Last October, we held a two-day Education Summit to address inequities in Newark and other urban learning environments. At the summit, educators, school administrators, stakeholders, and students discussed priorities and developed recommendations to enhance the educational experience for our students. As we know, schools are a microcosm of broader societal issues. The problems we encounter in our culture, both in cities and suburbs, of substance and alcohol abuse, violence, and family struggles, often impede our students’ ability to fully enjoy the academic opportunities we put in front of them.
Equally true is that education can go a long way to end the generational cycles that feed those problems. Therefore, it is imperative that we begin to reform our educational system in a meaningful way. Educational reform, from inside the classroom and out in the community, requires both urgent action and long-term vision.
Newark’s Office of Comprehensive Community Education, led by Dr. Sharnee Brown, has created three priorities to guide toward an educational system that overcomes the societal barriers to learning, while also planting seeds for the long-term betterment of society.
The first priority area is to promote equity and social justice, by partnering with our stakeholders to offer resources and training to our educators to recognize and balance disproportionality, to work toward equitable education across our schools.

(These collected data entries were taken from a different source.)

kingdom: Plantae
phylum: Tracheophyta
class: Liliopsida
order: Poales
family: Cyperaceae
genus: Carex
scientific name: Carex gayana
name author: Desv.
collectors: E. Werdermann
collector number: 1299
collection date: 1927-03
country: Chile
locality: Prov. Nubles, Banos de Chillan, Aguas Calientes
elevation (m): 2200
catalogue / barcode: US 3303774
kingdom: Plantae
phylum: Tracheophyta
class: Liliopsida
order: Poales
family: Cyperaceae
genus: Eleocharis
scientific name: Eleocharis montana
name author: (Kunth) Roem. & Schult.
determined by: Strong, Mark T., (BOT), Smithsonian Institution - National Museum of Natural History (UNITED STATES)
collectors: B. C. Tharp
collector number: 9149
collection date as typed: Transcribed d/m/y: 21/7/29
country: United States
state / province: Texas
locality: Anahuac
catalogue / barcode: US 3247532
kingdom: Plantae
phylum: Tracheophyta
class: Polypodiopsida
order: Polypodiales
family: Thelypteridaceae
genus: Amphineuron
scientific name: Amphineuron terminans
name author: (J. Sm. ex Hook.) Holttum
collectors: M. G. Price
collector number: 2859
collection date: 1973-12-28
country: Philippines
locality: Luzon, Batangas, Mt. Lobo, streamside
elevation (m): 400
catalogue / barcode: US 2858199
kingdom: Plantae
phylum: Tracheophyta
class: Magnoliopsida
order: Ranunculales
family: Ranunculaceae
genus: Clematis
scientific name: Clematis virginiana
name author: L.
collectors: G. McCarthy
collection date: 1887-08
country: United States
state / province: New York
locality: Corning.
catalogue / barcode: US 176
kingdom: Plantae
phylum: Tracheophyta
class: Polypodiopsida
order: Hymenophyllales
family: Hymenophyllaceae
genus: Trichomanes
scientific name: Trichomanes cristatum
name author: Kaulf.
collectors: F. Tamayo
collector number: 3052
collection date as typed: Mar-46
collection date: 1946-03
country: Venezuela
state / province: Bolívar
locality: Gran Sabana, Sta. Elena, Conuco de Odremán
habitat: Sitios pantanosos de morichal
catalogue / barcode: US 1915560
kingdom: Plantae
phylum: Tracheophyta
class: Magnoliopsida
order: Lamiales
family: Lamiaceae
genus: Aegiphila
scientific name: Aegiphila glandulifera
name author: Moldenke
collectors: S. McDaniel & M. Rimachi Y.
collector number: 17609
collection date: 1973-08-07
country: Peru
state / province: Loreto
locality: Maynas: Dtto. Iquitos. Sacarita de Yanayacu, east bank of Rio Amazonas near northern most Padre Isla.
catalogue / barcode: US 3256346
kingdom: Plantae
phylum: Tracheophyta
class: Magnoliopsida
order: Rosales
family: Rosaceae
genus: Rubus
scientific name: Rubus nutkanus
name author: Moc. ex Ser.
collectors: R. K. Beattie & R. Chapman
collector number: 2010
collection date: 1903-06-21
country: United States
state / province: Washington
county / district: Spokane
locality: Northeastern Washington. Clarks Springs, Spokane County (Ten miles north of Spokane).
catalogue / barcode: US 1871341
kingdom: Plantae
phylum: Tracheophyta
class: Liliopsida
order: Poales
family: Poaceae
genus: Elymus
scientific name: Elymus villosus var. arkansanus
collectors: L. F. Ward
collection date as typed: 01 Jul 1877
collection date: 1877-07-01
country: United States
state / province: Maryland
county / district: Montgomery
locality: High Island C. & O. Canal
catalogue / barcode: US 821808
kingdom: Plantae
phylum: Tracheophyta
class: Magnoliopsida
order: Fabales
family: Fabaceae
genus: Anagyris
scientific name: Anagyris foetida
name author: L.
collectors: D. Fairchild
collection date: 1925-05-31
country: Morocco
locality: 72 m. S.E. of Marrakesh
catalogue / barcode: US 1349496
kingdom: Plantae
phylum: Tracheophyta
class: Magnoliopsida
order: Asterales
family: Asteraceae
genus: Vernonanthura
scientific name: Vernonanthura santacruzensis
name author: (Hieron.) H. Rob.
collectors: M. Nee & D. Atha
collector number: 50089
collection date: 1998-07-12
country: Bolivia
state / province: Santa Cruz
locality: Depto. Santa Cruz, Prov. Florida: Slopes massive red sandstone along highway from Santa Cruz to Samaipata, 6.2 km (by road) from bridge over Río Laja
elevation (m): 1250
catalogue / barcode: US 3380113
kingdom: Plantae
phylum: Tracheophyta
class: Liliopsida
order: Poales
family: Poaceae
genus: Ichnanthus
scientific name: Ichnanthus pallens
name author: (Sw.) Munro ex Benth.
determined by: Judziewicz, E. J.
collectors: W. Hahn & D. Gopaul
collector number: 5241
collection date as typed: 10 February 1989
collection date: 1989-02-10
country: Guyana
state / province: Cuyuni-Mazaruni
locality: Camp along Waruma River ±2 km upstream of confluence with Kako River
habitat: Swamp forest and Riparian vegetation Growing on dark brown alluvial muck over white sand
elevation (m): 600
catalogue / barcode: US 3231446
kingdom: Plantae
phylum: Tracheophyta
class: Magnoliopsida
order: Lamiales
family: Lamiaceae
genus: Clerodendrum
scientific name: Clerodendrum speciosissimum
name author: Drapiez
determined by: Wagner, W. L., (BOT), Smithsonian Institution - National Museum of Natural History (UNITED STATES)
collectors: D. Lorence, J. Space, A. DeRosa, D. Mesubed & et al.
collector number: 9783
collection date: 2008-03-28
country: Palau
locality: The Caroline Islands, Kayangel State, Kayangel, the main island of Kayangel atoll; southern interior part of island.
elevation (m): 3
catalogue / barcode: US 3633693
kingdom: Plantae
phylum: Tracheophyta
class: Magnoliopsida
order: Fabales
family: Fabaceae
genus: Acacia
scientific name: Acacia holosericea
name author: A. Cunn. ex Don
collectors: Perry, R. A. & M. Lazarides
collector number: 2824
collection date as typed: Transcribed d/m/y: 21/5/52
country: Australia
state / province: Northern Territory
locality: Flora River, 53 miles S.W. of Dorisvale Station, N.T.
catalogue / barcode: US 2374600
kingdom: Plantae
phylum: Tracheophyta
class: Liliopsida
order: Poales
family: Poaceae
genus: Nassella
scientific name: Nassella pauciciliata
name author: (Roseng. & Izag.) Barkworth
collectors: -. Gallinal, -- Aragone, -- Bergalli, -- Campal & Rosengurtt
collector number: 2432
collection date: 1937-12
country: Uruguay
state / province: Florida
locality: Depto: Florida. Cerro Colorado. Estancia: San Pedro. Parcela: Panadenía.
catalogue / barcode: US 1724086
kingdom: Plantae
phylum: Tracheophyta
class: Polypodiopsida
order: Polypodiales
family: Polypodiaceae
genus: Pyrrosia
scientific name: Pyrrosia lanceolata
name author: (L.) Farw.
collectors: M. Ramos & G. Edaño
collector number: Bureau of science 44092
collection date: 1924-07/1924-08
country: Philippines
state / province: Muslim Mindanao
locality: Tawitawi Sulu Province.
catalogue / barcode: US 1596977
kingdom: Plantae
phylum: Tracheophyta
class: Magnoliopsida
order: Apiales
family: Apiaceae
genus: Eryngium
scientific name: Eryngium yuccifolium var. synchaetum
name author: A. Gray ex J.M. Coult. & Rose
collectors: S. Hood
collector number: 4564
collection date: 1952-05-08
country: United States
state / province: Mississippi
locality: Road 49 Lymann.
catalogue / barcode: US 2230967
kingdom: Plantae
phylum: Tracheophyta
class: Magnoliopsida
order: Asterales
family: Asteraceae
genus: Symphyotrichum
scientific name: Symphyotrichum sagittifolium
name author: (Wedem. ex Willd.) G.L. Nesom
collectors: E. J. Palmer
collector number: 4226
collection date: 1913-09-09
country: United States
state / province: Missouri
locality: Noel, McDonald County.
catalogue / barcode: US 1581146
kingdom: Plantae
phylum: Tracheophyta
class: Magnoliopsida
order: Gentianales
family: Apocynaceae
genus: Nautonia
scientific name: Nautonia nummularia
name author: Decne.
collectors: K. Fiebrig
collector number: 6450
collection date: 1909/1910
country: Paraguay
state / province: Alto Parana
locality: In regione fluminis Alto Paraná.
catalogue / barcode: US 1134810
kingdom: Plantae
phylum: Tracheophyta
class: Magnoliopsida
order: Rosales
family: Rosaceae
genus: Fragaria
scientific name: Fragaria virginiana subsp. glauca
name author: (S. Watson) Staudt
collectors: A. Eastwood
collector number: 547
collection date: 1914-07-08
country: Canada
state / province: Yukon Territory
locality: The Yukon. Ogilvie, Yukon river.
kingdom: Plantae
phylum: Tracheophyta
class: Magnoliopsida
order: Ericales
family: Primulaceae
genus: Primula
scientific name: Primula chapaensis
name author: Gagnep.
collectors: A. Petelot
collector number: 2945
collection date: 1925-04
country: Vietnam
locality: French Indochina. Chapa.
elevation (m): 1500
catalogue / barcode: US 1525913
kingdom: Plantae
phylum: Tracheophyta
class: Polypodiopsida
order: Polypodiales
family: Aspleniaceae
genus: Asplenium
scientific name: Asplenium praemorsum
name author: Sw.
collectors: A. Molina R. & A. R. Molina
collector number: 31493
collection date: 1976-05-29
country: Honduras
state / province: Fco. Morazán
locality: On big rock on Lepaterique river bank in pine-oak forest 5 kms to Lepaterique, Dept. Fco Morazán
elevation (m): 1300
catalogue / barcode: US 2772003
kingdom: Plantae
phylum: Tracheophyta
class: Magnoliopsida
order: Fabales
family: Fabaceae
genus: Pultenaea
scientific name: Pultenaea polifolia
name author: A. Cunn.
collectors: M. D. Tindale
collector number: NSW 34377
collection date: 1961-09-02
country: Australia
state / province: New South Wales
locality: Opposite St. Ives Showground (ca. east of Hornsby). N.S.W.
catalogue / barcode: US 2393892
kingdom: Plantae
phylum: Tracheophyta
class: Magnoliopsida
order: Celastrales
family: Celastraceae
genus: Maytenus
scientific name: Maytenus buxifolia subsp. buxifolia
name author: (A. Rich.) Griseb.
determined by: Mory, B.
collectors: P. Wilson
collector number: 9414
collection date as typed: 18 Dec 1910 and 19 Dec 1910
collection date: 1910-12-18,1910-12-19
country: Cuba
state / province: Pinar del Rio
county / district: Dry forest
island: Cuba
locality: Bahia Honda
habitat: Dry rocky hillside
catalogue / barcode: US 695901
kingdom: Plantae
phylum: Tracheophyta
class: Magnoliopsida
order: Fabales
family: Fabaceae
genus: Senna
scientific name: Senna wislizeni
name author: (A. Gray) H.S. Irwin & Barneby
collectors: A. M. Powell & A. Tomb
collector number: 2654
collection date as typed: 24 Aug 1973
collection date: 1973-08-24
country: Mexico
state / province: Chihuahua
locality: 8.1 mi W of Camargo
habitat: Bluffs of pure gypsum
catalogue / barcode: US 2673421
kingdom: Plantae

The second priority area is to bolster literacy and build social capital to bolster a Newark pipeline to the college and career workforce, with a special eye on 21st century careers.
The third priority area will be to promote advocacy and cultivate a policy lab, so we can develop solutions to education equity and efficiency on state and local levels.
Our Mayor’s Book Club introduces students to great literature to which they can relate. This allows for the students to see themselves in the material. The Mayor’s Book Club, allows students to develop their own voice and sense of self through the books they read.
The Guaranteed Education Pilot Program out of our Office of Violence Prevention and Trauma Recovery has paid tuition for 40 at-risk students to attend St. Elizabeth’s College debt-free. Students in the pilot program study in four areas beneficial to our society; nursing, education, psychology, and social work. A guaranteed education program of this nature is a powerful force for students to further their education without the fear of accumulating debt with the hope that they will bring back their talents and what they have learned to their community.
Finally, the Newark Water & Sewer Utility Leadership Academy, brings our students from the City to the Pequannock Treatment Plant and its surrounding 35,000 acre watershed so they can see firsthand that jobs in water treatment, chemistry, civic engineering, and environmental studies are within their reach. This is the point of education—to give students the ability to dream big and aspire to better themselves and their communities. Students deserve every opportunity to soar and it is our responsibility to ensure that they are afforded the opportunities to do so. This is our dream, and our goal.